Jakarta (ANTARA) - Krisis lingkungan hidup adalah salah satu bentuk krisis moral karena pandangan manusia terhadap alam sebagai objek yang dimanfaatkan, kata Ketua Lembaga Pemuliaan Lingkungan Hidup & Sumber Daya Alam Majelis Ulama Indonesia (LPLH-SDA MUI) Dr Hayu Prabowo.

"Krisis moral karena manusia memandang alam sebagai objek untuk dimanfaatkan bukan sebagai objek untuk dipelihara," kata Hayu dalam diskusi yang diadakan Badan Restorasi Gambut (BRG) via konferensi video di Jakarta, Jumat.

Menurut dia, aktivitas manusia yang mengejar keuntungan ekonomi dan mengabaikan kepentingan lingkungan hidup pada akhirnya berdampak langsung pada manusia itu sendiri.

Baca juga: Peneliti: Peran agama penting untuk usaha konservasi lingkungan

Baca juga: BRG dorong pendekatan agama bantu restorasi lahan gambut


Dia mengajak masyarakat untuk bercermin dengan kejadian alam dalam beberapa tahun terakhir yang diwarnai dengan kekeringan sampai banjir besar di beberapa daerah yang terjadi awal tahun ini.

Karena sudah menjadi krisis moral, katanya, perlu pendekatan moral keagamaan. Membuat agama menjadi sangat relevan dalam usaha menjaga kelestarian lingkungan.

"Agama juga kita pandang bukan ibadah ritual semata, melainkan menjadi sarana sekaligus kekuatan untuk membangun dan menanamkan nilai-nilai kebaikan dan pembaharuan kehidupan umat," katanya.

MUI sudah mengeluarkan Fatwa MUI Nomor 39 Tahun 2016 yang menyatakan haram hukumnya melakukan aksi pembakaran hutan dan lahan.

Baca juga: BRG berdayakan masyarakat desa gambut antisipasi karhutla Sumsel

Baca juga: BRG fasilitasi restorasi 656.884 ha gambut di Sumsel


BRG, sebagai lembaga negara yang dibentuk untuk membantu upaya restorasi gambut setelah kebakaran hutan dan lahan masif pada 2015, menyadari betul pentingnya peran agama dalam upaya pelestarian lahan gambut.

Kepala Kelompok Kerja Edukasi dan Sosialisasi BRG Suwignya Utama menegaskan lembaga itu sudah melakukan pendekatan dengan membuat program Da'i Peduli Gambut dan Gereja Peduli Gambut sejak 2018 untuk membantu menyampaikan pesan pelestarian.

Kedua program itu sudah melibatkan 257 da'i dan 104 orang pendeta untuk membantu edukasi di desa-desa peduli gambut yang tersebar di seluruh Indonesia.

"Di dalam pendekatan sosial tersebut, ada pendekatan keagamaan.

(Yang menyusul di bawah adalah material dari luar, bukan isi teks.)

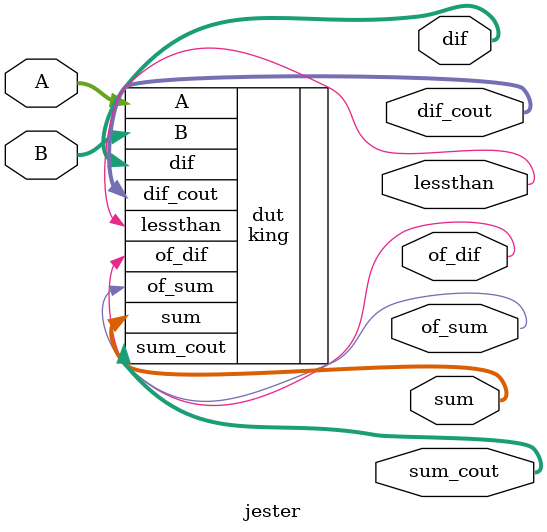
<source format=sv>
module jester(
	input logic [15:0] A, B,
	output logic [15:0] sum,
	output logic [15:0] dif,
	output logic [15:0] sum_cout, dif_cout,
	output logic of_sum, of_dif, lessthan 
);


king dut(.A(A), .B(B), .sum(sum), .sum_cout(sum_cout), .dif(dif), .dif_cout(dif_cout), .of_sum(of_sum), .of_dif(of_dif), .lessthan(lessthan));

endmodule
</source>
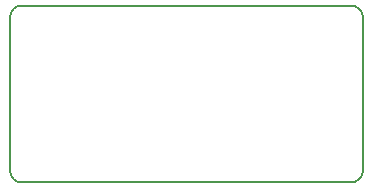
<source format=gko>
G04*
G04 #@! TF.GenerationSoftware,Altium Limited,Altium Designer,19.0.15 (446)*
G04*
G04 Layer_Color=16711935*
%FSTAX24Y24*%
%MOIN*%
G70*
G01*
G75*
%ADD12C,0.0070*%
%ADD51C,0.0070*%
D12*
X074683Y041483D02*
G03*
X075076Y041877I0J000394D01*
G01*
X075076Y046987D02*
G03*
X074683Y047381I-000394J0D01*
G01*
X063705Y047381D02*
G03*
X063311Y046987I0J-000394D01*
G01*
X063311Y041877D02*
G03*
X063705Y041483I000394J0D01*
G01*
D51*
X063311Y041877D02*
Y046987D01*
X063705Y041483D02*
X074683Y041483D01*
X075076Y041877D02*
Y046987D01*
X063705Y047381D02*
X074683D01*
M02*

</source>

Bagaimana restorasi gambut yang perlu melibatkan banyak orang dan di dalamnya melibatkan stakeholder. Oleh karena itu, di situ ada pendekatan moral keagamaan," kata Suwignya dalam diskusi tersebut.

Baca juga: 120.000 ha gambut jadi PR restorasi BRG di 2020

"Kami juga menggandeng MUI dan Persekutuan Gereja-gereja di Indonesia (PGI) untuk tidak hanya melakukan edukasi lewat kegiatan agama, tapi juga pengaplikasikan langsung di lapangan agar masyarakat melihat dampak dan manfaatnya," tuturnya.